Adopting a dog is a decision not to be made lightly, and for one young family it was no different, but doing so may be their best move yet.

Dr Gretchen Good, a Massey University lecturer, and her husband Dan Nash adopted a baby called Leo in 2008 and in 2011, also adopted their daughter Tiffany, both of whom have Down syndrome and other related heath complications.

Leo, now seven, is vision-impaired, and doesn't speak, while both he and four-year-old Tiffany share orthopaedic problems.

Dr Good and Mr Nash began looking into getting an assistance dog, and after careful consideration welcomed Caz, a three-year-old black Labrador, into their family.

She was specifically trained to help the family through Assistance Dogs New Zealand.

"We thought long and hard about the pros and cons of adding a canine family member to our lives.
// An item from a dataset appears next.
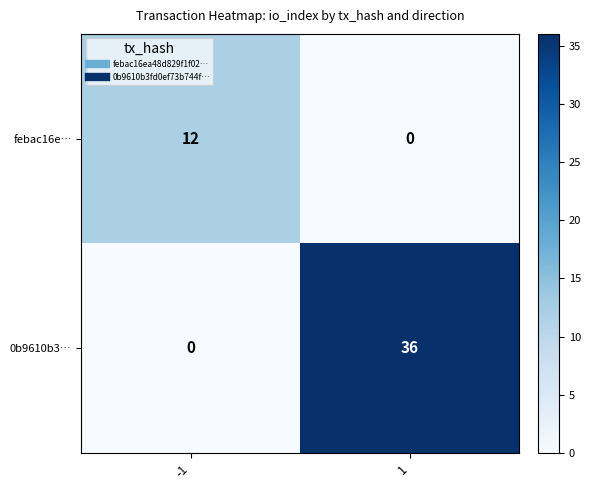

Reading right to left, transcribe all the data shown in this chart.

febac16e…: 0	12
0b9610b3…: 36	0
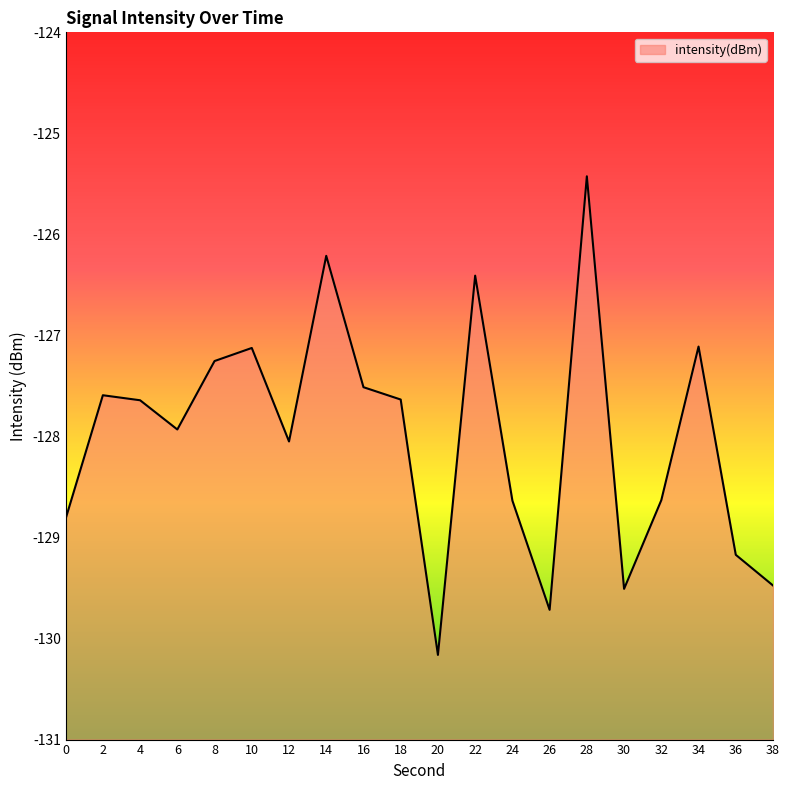

List the labels in order of value, largest first.

28, 14, 22, 34, 10, 8, 16, 2, 18, 4, 6, 12, 32, 24, 0, 36, 38, 30, 26, 20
We know at times it can be hard work, but we believe she will add to our quality of life," Dr Good said.

Dr Good used to be blind, but after 23 operations, has regained her sight.

She says being blind was not a barrier for her, but doesn't want her children's disabilities to be a barrier for them.
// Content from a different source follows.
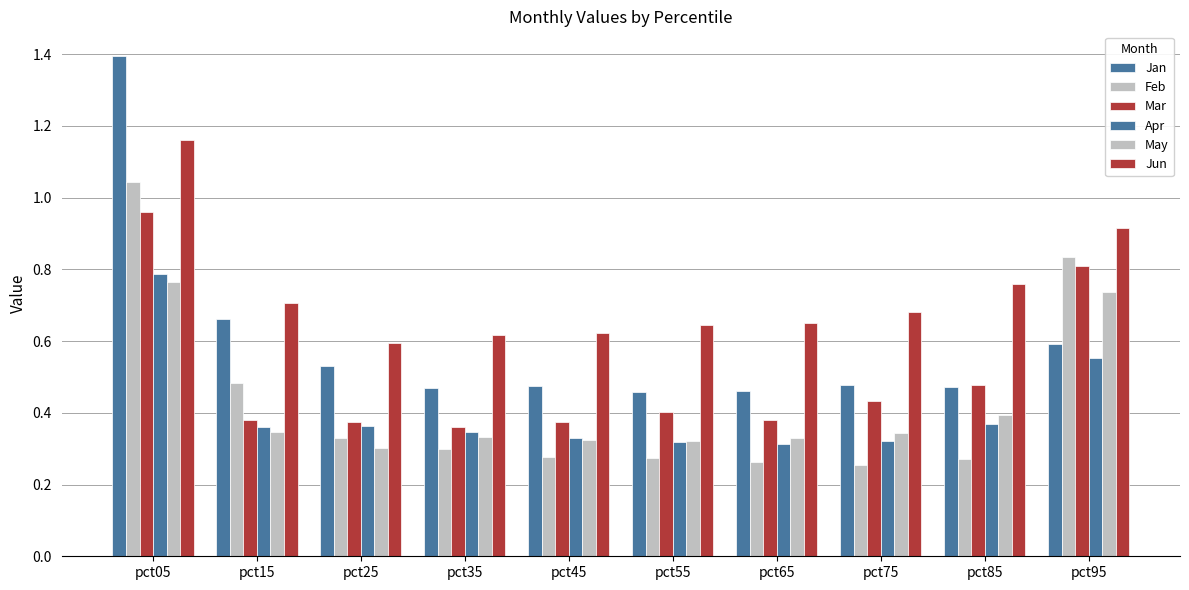

The Jun series shows 0.8 at pct25. True or false?

False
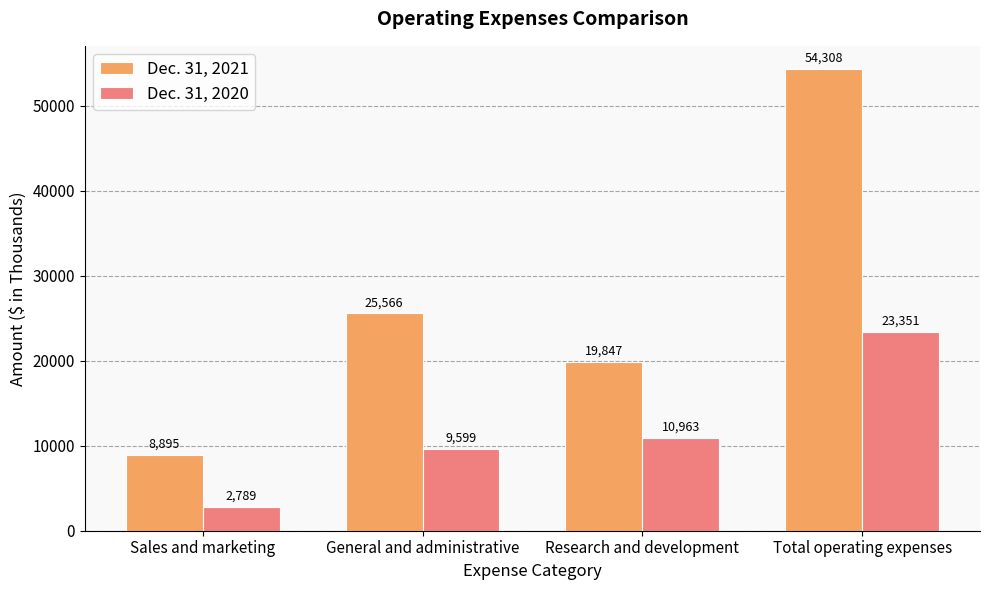

True or false: Dec. 31, 2021 has a value of 25566 at General and administrative.

True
"Caz is worth her weight in gold. She has made it easier to stop the kids from running off, especially in dangerous places like car parks. She has improved their exercise levels and helped with Leo's chronic stomach troubles. Walking more has improved both kids' sleep, which in turn improves our sleep."

And while Caz has helped immensely with the children's disabilities, Dr Good says "she also provides love, affection, acceptance and companionship. She can be a social magnet, attracting other children and promoting positive relationships. Leo and Tiff are different and sometimes other children and adults see those differences as negative or something to be afraid of. Now they have a best friend in their dog and may get more friends because of Caz."

Assistance dog 'worth her weight in gold'


The waiting list for an assistance dog is around two years, and families are asked to help raise money towards the cost. "Each family raises money, which then goes towards their own dog's completion of training and the start of training for another dog for the next family in need. It really is very much a 'pay it forward' system, founder of Assistance Dogs New Zealand Julie Hancox says.

Dr Good's family have raised just over $8000 via Givealittle but are aiming for $20,000 to help another family in a similar situation out.